[Records from a data source]
┏━━
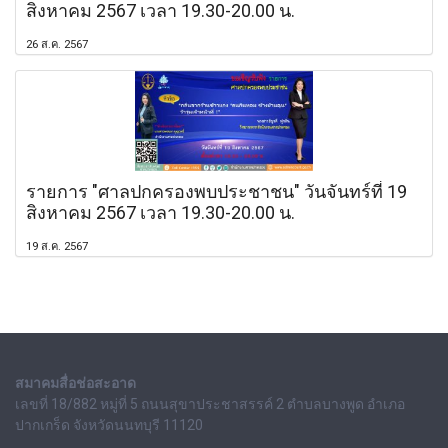
สิงหาคม 2567 เวลา 19.30-20.00 น.
26 ส.ค. 2567
รายการ "ศาลปกครองพบประชาชน" วันจันทร์ที่ 19
สิงหาคม 2567 เวลา 19.30-20.00 น.
19 ส.ค. 2567
สมาคมสื่อช่อสะอาด
เลขที่ 18/882 หมู่ที่ 5 ถนนสุขาประชาสรรค์ 2 ตำบลบางพูด อำเภอ
ปากเกร็ด จังหวัดนนทบุรี 11120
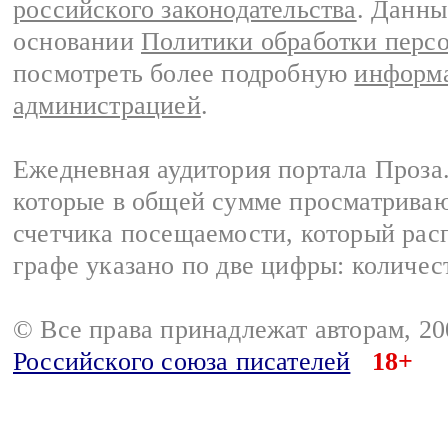
российского законодательства
. Данны
основании
Политики обработки перс
посмотреть более подробную
информа
администрацией
.
Ежедневная аудитория портала Проза.
которые в общей сумме просматрива
счетчика посещаемости, который расп
графе указано по две цифры: количес
© Все права принадлежат авторам, 2
Российского союза писателей
18+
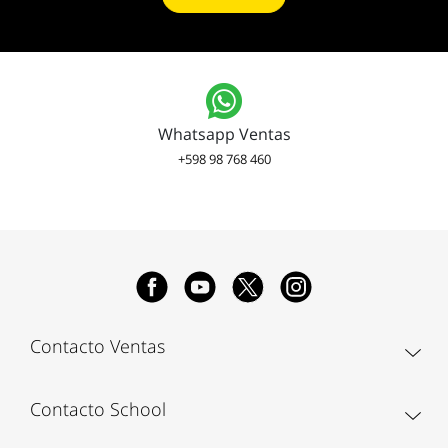
Whatsapp Ventas
+598 98 768 460
Contacto Ventas
Contacto School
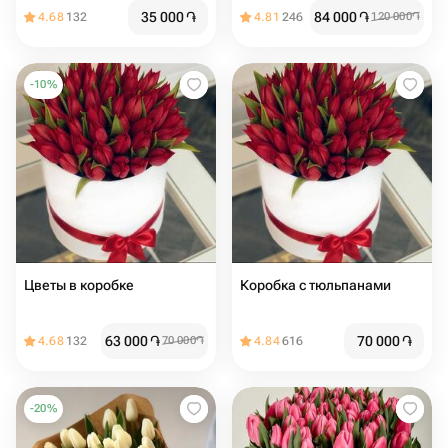
35 000
֏
84 000
֏
4.68
132
4.81
246
120 000
֏
-
10
%
Цветы в коробке
Коробка с тюльпанами
63 000
֏
70 000
֏
4.68
132
70 000
֏
4.84
616
-
20
%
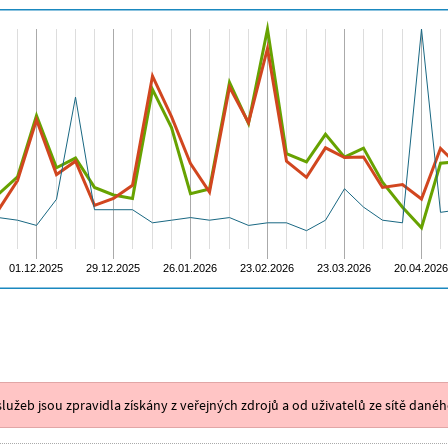
lužeb jsou zpravidla získány z veřejných zdrojů a od uživatelů ze sítě danéh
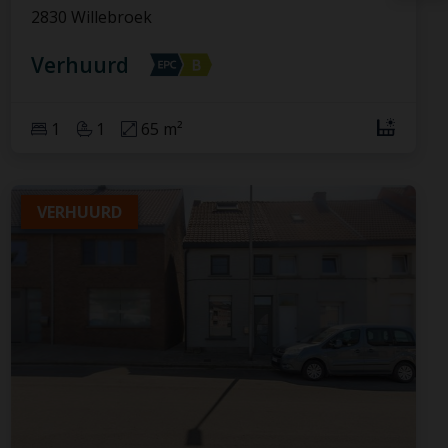
2830 Willebroek
Verhuurd
1
1
65 m²
VERHUURD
┗━━
Work instruction:
Please write out every entry exactly, but skip the pictures.

Result:
สิงหาคม 2567 เวลา 19.30-20.00 น.
26 ส.ค. 2567
รายการ "ศาลปกครองพบประชาชน" วันจันทร์ที่ 19
สิงหาคม 2567 เวลา 19.30-20.00 น.
19 ส.ค. 2567
สมาคมสื่อช่อสะอาด
เลขที่ 18/882 หมู่ที่ 5 ถนนสุขาประชาสรรค์ 2 ตำบลบางพูด อำเภอ
ปากเกร็ด จังหวัดนนทบุรี 11120
российского законодательства
. Данны
основании
Политики обработки перс
посмотреть более подробную
информа
администрацией
.
Ежедневная аудитория портала Проза.
которые в общей сумме просматрива
счетчика посещаемости, который расп
графе указано по две цифры: количес
© Все права принадлежат авторам, 2
Российского союза писателей
18+
Whatsapp Ventas
+598 98 768 460
Contacto Ventas
Contacto School
35 000
֏
84 000
֏
4.68
132
4.81
246
120 000
֏
-
10
%
Цветы в коробке
Коробка с тюльпанами
63 000
֏
70 000
֏
4.68
132
70 000
֏
4.84
616
-
20
%
lužeb jsou zpravidla získány z veřejných zdrojů a od uživatelů ze sítě danéh
2830 Willebroek
Verhuurd
1
1
65 m²
VERHUURD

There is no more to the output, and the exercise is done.